[Revision comparison data]
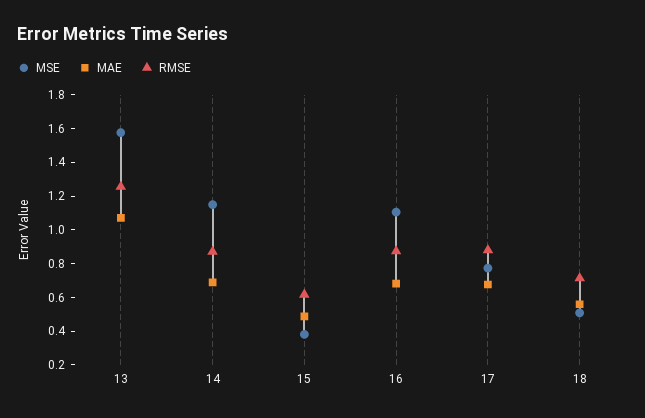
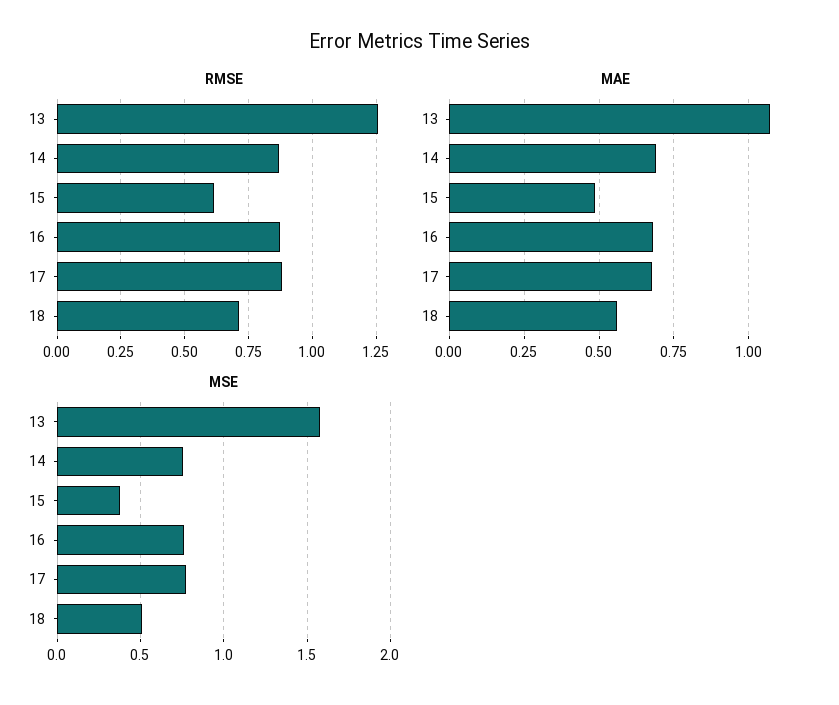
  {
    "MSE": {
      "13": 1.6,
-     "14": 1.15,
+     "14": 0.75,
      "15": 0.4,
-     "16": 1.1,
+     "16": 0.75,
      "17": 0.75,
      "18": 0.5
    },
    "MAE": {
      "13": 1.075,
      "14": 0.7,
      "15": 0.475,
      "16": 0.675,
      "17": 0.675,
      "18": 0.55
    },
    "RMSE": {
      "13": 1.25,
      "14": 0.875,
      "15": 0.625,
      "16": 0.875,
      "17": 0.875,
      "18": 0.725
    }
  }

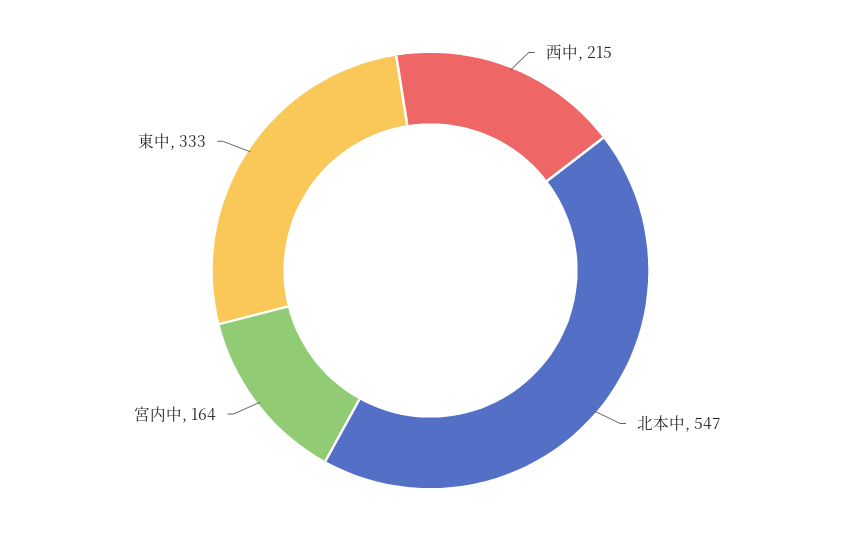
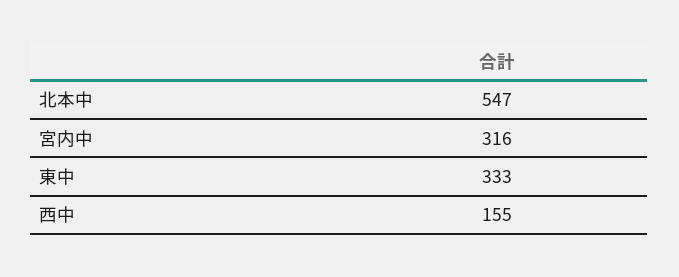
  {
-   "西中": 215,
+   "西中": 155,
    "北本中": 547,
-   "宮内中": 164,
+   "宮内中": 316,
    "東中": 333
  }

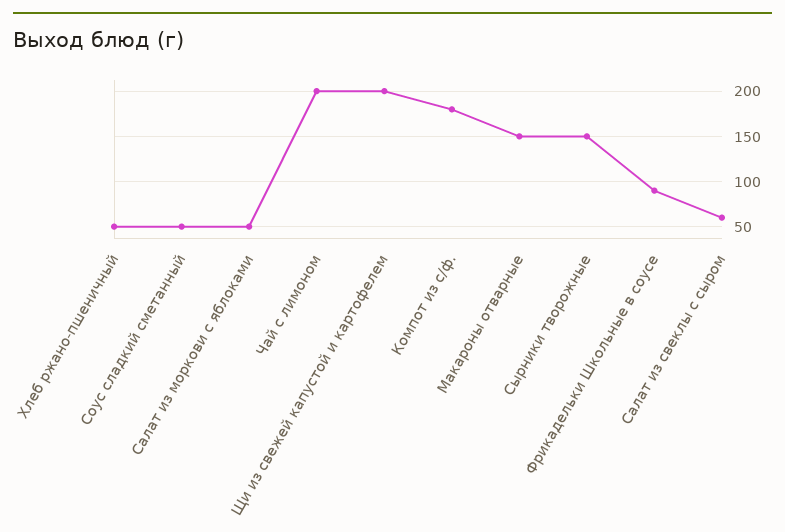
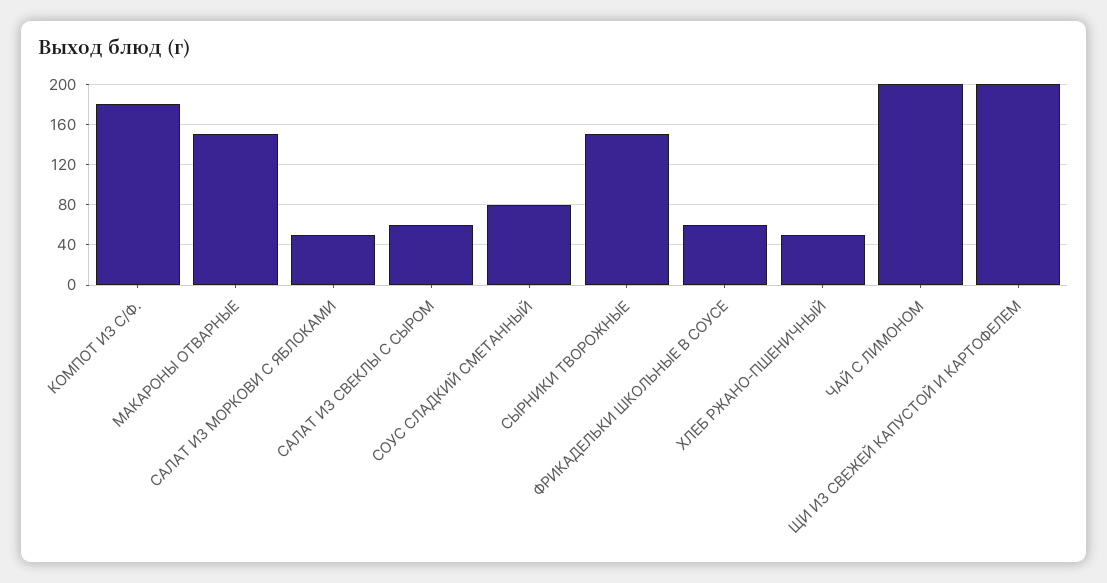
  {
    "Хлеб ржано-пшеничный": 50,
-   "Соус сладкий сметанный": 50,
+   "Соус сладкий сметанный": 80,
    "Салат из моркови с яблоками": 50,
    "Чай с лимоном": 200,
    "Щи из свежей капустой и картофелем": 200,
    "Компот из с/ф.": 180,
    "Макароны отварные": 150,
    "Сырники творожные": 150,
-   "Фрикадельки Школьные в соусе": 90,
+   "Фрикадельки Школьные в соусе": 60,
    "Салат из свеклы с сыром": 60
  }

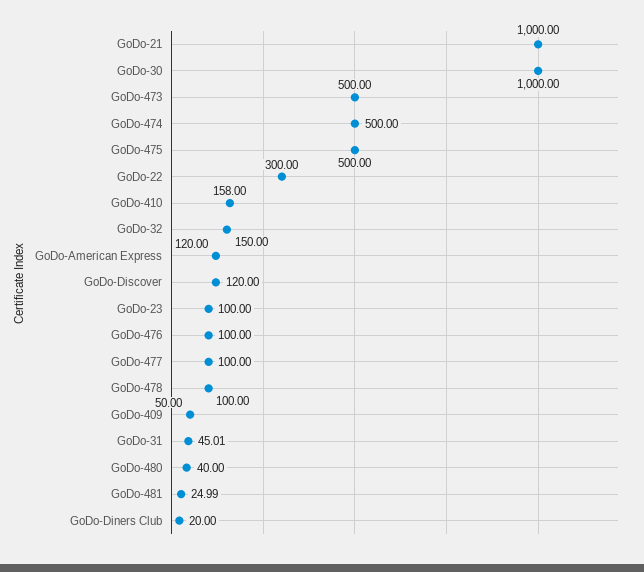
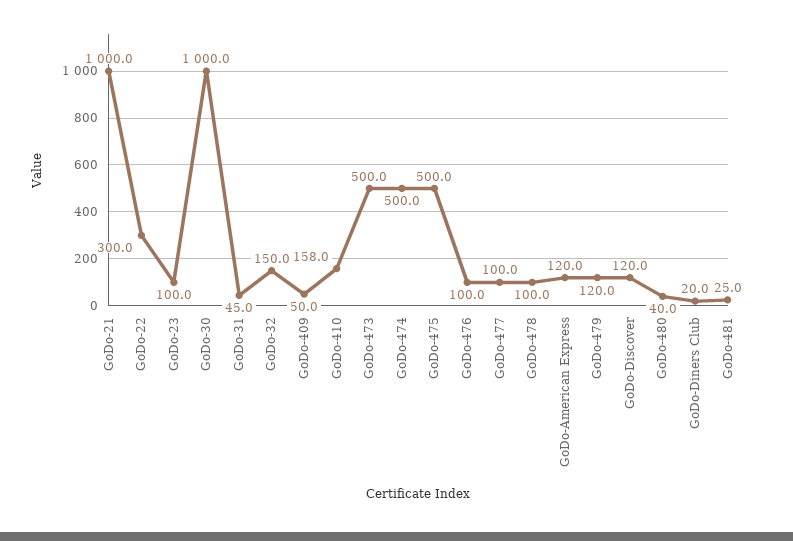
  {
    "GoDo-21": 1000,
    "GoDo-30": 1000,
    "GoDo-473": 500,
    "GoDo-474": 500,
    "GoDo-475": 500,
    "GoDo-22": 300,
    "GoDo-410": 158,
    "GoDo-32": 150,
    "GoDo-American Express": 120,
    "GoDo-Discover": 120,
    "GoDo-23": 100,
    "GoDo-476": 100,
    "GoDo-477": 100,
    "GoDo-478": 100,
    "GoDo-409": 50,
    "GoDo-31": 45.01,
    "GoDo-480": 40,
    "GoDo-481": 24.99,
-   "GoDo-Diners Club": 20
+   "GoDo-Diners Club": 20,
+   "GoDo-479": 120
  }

What you have to do:
Transcribe every entry above exactly. Omit all pictures.

Completed exercise:
  {
    "MSE": {
      "13": 1.6,
-     "14": 1.15,
+     "14": 0.75,
      "15": 0.4,
-     "16": 1.1,
+     "16": 0.75,
      "17": 0.75,
      "18": 0.5
    },
    "MAE": {
      "13": 1.075,
      "14": 0.7,
      "15": 0.475,
      "16": 0.675,
      "17": 0.675,
      "18": 0.55
    },
    "RMSE": {
      "13": 1.25,
      "14": 0.875,
      "15": 0.625,
      "16": 0.875,
      "17": 0.875,
      "18": 0.725
    }
  }

  {
-   "西中": 215,
+   "西中": 155,
    "北本中": 547,
-   "宮内中": 164,
+   "宮内中": 316,
    "東中": 333
  }

  {
    "Хлеб ржано-пшеничный": 50,
-   "Соус сладкий сметанный": 50,
+   "Соус сладкий сметанный": 80,
    "Салат из моркови с яблоками": 50,
    "Чай с лимоном": 200,
    "Щи из свежей капустой и картофелем": 200,
    "Компот из с/ф.": 180,
    "Макароны отварные": 150,
    "Сырники творожные": 150,
-   "Фрикадельки Школьные в соусе": 90,
+   "Фрикадельки Школьные в соусе": 60,
    "Салат из свеклы с сыром": 60
  }

  {
    "GoDo-21": 1000,
    "GoDo-30": 1000,
    "GoDo-473": 500,
    "GoDo-474": 500,
    "GoDo-475": 500,
    "GoDo-22": 300,
    "GoDo-410": 158,
    "GoDo-32": 150,
    "GoDo-American Express": 120,
    "GoDo-Discover": 120,
    "GoDo-23": 100,
    "GoDo-476": 100,
    "GoDo-477": 100,
    "GoDo-478": 100,
    "GoDo-409": 50,
    "GoDo-31": 45.01,
    "GoDo-480": 40,
    "GoDo-481": 24.99,
-   "GoDo-Diners Club": 20
+   "GoDo-Diners Club": 20,
+   "GoDo-479": 120
  }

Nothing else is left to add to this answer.